| Tarea asignada A |
Extraiga literalmente del texto sobre el 77 aniversario de la II República el fragmento que comienza en "Por esa naturalidad" y termina en "a mi bisabuelo.".
| Tarea asignada B |
Prosiga el texto sobre el 77 aniversario de la II República a partir de su última frase.

| Texto proporcionado |
Puedo decir que la fecha de hoy,
14 de abril, la vivimos en mi Familia con absoluta
normalidad. Tanto, que en este 77 aniversario de la II República Española
nuestras agendas tienen un contenido de lo más significativo:
Los ministros del nuevo Gobierno presidido por un Zapatero que se define "rojo y feminista" y se identifica con el patriotismo republicano, juran o prometen sus cargos ante Su Majestad el Rey de España. Y un rato después mis Augustos Padres inauguran la exposición Goya en tiempos de guerra.
Yo mismo, como Heredero a la Corona, asisto en Cádiz a un acto de las Fuerzas Armadas que consiste en una demostración del buque anfibio de asalto Galicia. No sé si captaré algún mensaje de los mandos militares sobre la nueva ministra de Defensa.
Por esa naturalidad con la que pasamos esta jornada y porque nada albergo contra los nostálgicos de la República, tengo hacia ellos la atención de ilustrar este post con unas de las más conocidas alegorías sobre aquella República que tan amargamente le estalló a mi bisabuelo.

Entradas de datos recopiladas:
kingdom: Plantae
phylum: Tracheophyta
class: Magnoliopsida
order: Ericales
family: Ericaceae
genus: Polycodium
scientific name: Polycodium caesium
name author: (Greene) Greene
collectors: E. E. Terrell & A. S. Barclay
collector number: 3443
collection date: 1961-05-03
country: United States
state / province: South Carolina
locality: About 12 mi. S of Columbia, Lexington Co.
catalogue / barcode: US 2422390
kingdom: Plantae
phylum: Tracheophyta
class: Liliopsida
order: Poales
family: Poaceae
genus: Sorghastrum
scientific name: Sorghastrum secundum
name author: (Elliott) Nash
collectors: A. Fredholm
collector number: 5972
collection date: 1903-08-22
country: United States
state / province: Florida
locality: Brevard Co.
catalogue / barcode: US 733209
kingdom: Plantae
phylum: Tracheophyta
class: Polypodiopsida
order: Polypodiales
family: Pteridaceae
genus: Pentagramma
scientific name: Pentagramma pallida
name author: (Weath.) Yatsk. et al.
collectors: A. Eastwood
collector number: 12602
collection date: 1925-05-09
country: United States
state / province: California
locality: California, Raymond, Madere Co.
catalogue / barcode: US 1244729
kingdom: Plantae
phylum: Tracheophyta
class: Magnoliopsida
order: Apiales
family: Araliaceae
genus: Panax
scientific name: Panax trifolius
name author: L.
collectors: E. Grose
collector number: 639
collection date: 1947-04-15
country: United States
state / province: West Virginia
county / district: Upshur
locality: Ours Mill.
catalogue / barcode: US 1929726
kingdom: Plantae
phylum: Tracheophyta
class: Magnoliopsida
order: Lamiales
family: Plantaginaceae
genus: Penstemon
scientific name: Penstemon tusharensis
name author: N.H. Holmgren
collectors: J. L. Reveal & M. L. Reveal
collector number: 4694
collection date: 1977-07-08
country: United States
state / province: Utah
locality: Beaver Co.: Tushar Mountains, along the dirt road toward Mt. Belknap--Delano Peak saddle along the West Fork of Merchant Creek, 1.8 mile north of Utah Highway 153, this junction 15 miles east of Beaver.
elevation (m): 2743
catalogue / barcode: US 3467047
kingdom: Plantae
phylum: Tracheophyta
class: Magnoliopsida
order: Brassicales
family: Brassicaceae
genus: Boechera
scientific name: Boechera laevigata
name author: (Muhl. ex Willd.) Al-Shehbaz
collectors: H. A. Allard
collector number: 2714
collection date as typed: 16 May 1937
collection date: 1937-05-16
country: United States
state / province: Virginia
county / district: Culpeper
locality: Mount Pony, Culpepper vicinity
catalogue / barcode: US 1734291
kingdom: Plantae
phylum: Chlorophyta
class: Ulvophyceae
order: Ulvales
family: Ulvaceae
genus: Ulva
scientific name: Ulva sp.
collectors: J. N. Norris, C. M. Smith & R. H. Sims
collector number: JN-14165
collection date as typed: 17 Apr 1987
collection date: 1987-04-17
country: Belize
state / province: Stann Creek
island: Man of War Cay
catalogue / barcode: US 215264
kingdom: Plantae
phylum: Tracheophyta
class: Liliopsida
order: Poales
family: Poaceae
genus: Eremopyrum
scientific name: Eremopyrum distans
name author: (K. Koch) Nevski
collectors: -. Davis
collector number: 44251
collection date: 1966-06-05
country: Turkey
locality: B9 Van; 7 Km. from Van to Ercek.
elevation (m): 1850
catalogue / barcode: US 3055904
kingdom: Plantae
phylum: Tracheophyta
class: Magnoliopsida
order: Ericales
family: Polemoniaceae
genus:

| Respuesta A |
Por esa naturalidad con la que pasamos esta jornada y porque nada albergo contra los nostálgicos de la República, tengo hacia ellos la atención de ilustrar este post con unas de las más conocidas alegorías sobre aquella República que tan amargamente le estalló a mi bisabuelo.

| Respuesta B |
Las manifestaciones republicanas que más ruido hacen últimamente no se corresponden con la seriedad y corrección que muestran los herederos del mejor republicanismo. Ni los gritos o insultos que me dedican en algunos actos tienen nada que ver con la solemnidad del himno de Riego, cuya versión orquestal supera a la Marcha Real aunque Pío Baroja lo considerara "saltarín y callejero". Otra cosa son las letras que se acoplaron a ese himno.
No he visto, aunque pedí que me lo grabaran, un documental emitido por La Sexta, Viva la República, que recrea lo que hubiera sido la España salida de una derrota de Franco en la guerra civil.
Por eso no sé si tiene interés histórico o social o se ha quedado en una gracieta televisiva montada sobre falsedades explícitas. ¿Yo, como Príncipe de Asturias, portando la bandera tricolor en los Juegos Olímpicos? ¡Vamos hombre!, eso ni en la ficción.
Eso sí, por la Red circulan grupos de republicanos y de republicanetes que con más o menos ingenio mantienen viva su ilusión.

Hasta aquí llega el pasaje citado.